## Extracted text:
===============

Innocent III: The Inquisition as a Model for Conquest and Atrocity: Well Rewarded Exterminations

            The belief in the superiority of Christianity and the resulting drive for knowledge,  conquest and wealth begins earlier than Columbus. The roots of 17th century Absolutism, in Spain, France or England,  by which time the Conquest was secure, are to be found in much earlier centuries. For instance, Pope Innocent III was already an absolutist monarch, in some respects. in 1200. Innocent held the Fourth Lateran Council which inaugurated  the Confession rite as obligatory on all Christians and set in motion the process that would lead to the declaration of the rite of Transubstantiation. Innocent III was perhaps the most powerful Pope since Justinian, and perhaps the most powerful pope in the whole history of Christianity.

            . But insofar as there is a late medieval Father of the Inquisition, it would be Innocent III, whose name quite belies his activities.  Of course, the Inquisition can be dated back at least to Augustine's campaign of extermination against the Donatists, or even further to statements attributed to Christ, such as the statement that "he that is not with us is against us". This attitude of "them verses us" characterizes most, if not all, destructive organizations. Innocent was sure of the power of the pope:  he did not know that the Donation of Constantine which was alleged to justify the Church of Rome was actually an 8th century forgery, and that thus the document that founded the Catholic Church was a fraud. But he probably would not have cared. He wrote that Christ "left to Peter not only the governance of the Church but also of the whole world".[1]  Innocent was sure that Christian knowledge of heavenly mysteries justified ruthless Christian supremacy over the world. The conjunction of political power and justifying ideology expressed by Innocent III can be traced back as far as Plato, for instance, who called for a "conjunction of political power and philosophical intelligence".[2]  Plato advocates a caste system, which follows quite naturally from his view that only men of superior intelligence can rule the state, and that eugenic breeding is necessary to rule the 'rabble'. [3] Innocent III held similar views about the supremacy of knowledge as reflected in a theocratic state, and these beliefs justified his resort to violence to surpress those who did not conform to the Christian system of knowledge. Innocent oversaw and largely directed  the murder of some 20,000 supposed heretics, according to contemporary reports, in the town of Beziers, France. Known as the Albigensian Crusade, Innocent writes proudly about this atrocity, complementing the picture of Himmler looking with detached, Hindu indifference on the murder of Jewish women in the showers:

           

God hath mercifully purged his people's land, and the pest of heretical wickedness, which has grown like a cancer and infected the whole of Provence, is being deadened and driven away.  His mighty hand hath taken away towns and cites wherein the devil dwelt in the person of those whom he possessed and a holy habitation is being prepared for the Holy Ghost, in the    persons of those whom he hath filled, in place of the expelled heretics [who will be murdered and then damned] . Wherefore we give praise and thanks to God Almighty, because, in one and the same cause of His mercy, He hath deigned to work two works of  justice, by bringing upon these faithless folk their merited destruction, in such a fashion as many as possible of the faithful should gain their well-earned reward by the extermination of these folk...He hath deigned, in their destruction, to grant a means of wealth- nay, more, of salvation- to the army of His Crusaders.[4]

           

            The logic by which Innocent justifies his atrocities could have been written by Columbus, Philip II or if put in slightly more spare and Protestant language, by the British or Dutch Imperial colonialists and slave traders, or if translated into a nationalist idiom such as  was used by the Nazis, could have been written by Himmler. Similar language appears in the Bible and the Koran as well as in the annals of the early American colonists. [5]Describing  the unnecessary slaughter of an entire Pequot village, John Mason, who led the massacre of mostly women and children, declared that the Indians who were massacred were in fact killed by god, With what   "dreadful Terror did the Almighty fall upon their Spirits.. Thus did the Lord judge among the heathen filling the place with their dead bodies" he writes. Cotton Mather called the massacre the "just Judgement of God". [6] The pattern appears again, exalted claims to knowledge justify atrocity and the benefits of a few secured from the punishment of many.

===============

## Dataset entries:
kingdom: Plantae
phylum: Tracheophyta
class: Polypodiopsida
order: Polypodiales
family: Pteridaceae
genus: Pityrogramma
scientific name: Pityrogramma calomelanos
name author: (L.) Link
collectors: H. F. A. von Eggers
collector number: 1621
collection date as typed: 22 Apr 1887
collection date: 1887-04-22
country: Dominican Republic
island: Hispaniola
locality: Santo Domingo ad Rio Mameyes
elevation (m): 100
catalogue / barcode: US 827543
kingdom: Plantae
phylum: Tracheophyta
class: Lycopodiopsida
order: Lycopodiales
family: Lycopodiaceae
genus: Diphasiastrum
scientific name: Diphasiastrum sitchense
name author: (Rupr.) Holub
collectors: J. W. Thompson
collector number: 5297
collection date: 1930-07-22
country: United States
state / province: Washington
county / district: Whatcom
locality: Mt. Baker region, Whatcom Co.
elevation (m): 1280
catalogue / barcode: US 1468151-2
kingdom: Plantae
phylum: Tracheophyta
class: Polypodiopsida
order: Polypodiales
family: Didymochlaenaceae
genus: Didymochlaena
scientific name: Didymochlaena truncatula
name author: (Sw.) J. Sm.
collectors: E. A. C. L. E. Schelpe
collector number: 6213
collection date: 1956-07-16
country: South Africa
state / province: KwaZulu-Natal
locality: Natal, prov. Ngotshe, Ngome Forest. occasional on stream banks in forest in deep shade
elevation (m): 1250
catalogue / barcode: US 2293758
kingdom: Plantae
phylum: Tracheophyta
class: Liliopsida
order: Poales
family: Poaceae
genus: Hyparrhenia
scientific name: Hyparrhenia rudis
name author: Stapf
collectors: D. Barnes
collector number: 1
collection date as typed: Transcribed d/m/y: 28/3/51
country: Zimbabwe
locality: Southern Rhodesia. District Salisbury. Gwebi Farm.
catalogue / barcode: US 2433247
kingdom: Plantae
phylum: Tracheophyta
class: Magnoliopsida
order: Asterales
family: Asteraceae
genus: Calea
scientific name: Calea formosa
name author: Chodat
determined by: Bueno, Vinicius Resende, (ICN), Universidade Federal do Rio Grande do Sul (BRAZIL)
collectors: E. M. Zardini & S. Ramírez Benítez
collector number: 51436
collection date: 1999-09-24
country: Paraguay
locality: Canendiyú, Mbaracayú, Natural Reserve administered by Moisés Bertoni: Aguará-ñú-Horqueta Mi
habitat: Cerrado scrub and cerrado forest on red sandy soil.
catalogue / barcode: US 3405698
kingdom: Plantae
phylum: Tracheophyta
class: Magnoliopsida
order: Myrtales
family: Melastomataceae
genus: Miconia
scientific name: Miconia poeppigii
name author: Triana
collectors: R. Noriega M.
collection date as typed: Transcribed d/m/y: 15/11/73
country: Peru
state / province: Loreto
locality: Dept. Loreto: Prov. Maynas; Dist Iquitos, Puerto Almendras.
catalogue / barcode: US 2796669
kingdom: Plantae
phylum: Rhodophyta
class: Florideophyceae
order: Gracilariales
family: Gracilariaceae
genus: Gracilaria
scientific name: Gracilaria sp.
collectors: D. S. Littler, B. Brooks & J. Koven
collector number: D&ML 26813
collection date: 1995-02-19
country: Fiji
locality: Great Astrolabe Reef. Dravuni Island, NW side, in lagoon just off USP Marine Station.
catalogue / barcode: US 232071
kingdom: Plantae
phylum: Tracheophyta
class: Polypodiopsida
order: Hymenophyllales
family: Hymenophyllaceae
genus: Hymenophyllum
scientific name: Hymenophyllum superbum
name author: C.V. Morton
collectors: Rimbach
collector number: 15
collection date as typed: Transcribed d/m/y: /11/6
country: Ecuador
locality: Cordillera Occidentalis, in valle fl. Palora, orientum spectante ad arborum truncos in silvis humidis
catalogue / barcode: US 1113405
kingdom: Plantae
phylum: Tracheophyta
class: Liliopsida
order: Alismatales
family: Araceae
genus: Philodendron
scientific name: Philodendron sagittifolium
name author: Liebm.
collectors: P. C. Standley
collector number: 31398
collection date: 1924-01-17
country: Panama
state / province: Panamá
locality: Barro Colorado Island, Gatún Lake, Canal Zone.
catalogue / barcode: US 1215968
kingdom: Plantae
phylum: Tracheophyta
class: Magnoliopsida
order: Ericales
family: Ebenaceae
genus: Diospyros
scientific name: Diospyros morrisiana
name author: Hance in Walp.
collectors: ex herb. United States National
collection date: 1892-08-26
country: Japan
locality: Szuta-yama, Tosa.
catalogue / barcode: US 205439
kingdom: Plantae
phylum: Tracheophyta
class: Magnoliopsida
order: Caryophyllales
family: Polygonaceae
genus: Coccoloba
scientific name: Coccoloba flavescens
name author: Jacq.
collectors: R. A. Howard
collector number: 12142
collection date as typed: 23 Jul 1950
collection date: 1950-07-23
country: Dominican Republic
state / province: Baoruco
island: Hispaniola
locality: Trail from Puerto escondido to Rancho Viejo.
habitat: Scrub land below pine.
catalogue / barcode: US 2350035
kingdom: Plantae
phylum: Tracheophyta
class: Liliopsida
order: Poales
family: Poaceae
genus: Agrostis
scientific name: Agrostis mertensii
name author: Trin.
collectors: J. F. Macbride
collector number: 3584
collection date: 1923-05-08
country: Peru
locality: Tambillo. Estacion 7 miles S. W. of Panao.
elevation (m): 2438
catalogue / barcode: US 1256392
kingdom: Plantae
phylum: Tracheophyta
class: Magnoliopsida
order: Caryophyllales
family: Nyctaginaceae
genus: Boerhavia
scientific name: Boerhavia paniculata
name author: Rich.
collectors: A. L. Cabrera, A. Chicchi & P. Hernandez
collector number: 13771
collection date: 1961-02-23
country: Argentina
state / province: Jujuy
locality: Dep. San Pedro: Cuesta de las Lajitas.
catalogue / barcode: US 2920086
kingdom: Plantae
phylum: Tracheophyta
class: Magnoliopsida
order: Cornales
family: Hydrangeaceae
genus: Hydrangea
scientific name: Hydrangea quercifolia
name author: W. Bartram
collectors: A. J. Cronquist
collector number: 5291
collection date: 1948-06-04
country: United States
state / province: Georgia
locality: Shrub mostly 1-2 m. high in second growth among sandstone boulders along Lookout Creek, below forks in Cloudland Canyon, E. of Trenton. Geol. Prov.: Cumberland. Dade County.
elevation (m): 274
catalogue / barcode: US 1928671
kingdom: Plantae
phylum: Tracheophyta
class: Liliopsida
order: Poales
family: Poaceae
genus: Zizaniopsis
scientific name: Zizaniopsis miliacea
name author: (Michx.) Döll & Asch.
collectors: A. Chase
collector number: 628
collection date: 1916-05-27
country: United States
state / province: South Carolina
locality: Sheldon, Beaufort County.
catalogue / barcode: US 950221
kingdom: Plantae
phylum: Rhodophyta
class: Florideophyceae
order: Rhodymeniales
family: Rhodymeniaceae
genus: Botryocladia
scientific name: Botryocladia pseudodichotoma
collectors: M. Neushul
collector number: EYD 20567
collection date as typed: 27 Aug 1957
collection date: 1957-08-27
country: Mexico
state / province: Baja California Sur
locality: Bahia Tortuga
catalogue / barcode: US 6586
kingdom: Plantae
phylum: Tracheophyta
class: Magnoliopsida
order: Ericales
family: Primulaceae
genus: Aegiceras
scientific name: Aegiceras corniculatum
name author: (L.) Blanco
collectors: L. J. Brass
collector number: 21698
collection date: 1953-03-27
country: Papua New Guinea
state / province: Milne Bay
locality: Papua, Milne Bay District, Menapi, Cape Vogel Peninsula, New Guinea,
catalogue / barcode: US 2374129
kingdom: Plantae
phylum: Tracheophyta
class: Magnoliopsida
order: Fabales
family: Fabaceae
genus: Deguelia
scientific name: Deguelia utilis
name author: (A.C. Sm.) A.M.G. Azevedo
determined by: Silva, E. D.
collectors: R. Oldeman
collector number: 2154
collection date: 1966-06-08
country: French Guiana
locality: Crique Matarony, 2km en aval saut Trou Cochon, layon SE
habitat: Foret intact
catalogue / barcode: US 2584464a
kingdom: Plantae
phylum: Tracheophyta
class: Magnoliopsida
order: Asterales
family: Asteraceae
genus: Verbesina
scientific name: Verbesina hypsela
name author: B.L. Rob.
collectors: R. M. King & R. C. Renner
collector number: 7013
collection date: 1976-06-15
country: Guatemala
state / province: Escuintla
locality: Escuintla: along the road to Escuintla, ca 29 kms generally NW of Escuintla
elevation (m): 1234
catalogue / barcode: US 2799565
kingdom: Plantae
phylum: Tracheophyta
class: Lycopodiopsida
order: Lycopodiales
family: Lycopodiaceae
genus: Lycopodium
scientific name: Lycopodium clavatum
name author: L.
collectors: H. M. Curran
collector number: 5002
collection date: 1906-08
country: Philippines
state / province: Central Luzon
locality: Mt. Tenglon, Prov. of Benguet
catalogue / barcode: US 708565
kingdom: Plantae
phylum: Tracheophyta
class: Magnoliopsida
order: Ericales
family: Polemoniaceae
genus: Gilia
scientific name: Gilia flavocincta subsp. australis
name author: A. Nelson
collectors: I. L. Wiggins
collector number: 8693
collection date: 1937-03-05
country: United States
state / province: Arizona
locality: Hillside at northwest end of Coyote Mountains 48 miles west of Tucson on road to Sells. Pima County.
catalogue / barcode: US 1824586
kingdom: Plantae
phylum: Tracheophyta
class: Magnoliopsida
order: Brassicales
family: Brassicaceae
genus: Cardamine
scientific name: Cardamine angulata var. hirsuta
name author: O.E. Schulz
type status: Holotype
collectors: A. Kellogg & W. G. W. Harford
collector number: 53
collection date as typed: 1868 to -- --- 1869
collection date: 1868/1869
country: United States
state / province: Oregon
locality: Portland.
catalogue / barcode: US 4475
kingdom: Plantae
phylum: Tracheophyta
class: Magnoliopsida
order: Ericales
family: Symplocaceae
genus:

===============

## Exercise description:
Write the next part of the text on Innocent III and the Inquisition, beginning after its final sentence. None of the data is needed.

## Response:
             The Puritans claim a divine right to Native lands, as Innocent the II claimed a right to the wealth of those whose murder he oversaw. What is most interesting about the above passage from Innocent III, is the explicit reference that he makes between the right to punish heretics and the right to steal their wealth. Salvation, it turns out, not only grants the right to steal property, but also the right to kill those who believe differently. The ultimate image that justifies Innocent III's racist greed is the image of Christ and the Holy Ghost.  For Himmler it was the Fuhrer, and for Innocent it was god, Christ or 'spirit' that acted as the justifying symbol or abstraction that enabled mass murder or capitalist plunder.  For Innocent, Christ or the Holy Spirit becomes the ultimate transcendent image or symbol of the doctrine, purpose and activity of world domination. The symbol defines the activity: the system of knowledge defines the nature and extent of the domination and power that is desired. In my view, Innocent has here defined the basic tie between culture and imperialism and knowledge and power that fuels the entire course of the Invasion of the Americas, not only in its Spanish form, but in its French, Dutch, English, American forms as well. Innocent is invoking the same transcendent logic of murder, conquest and profit that inspired Columbus and Himmler.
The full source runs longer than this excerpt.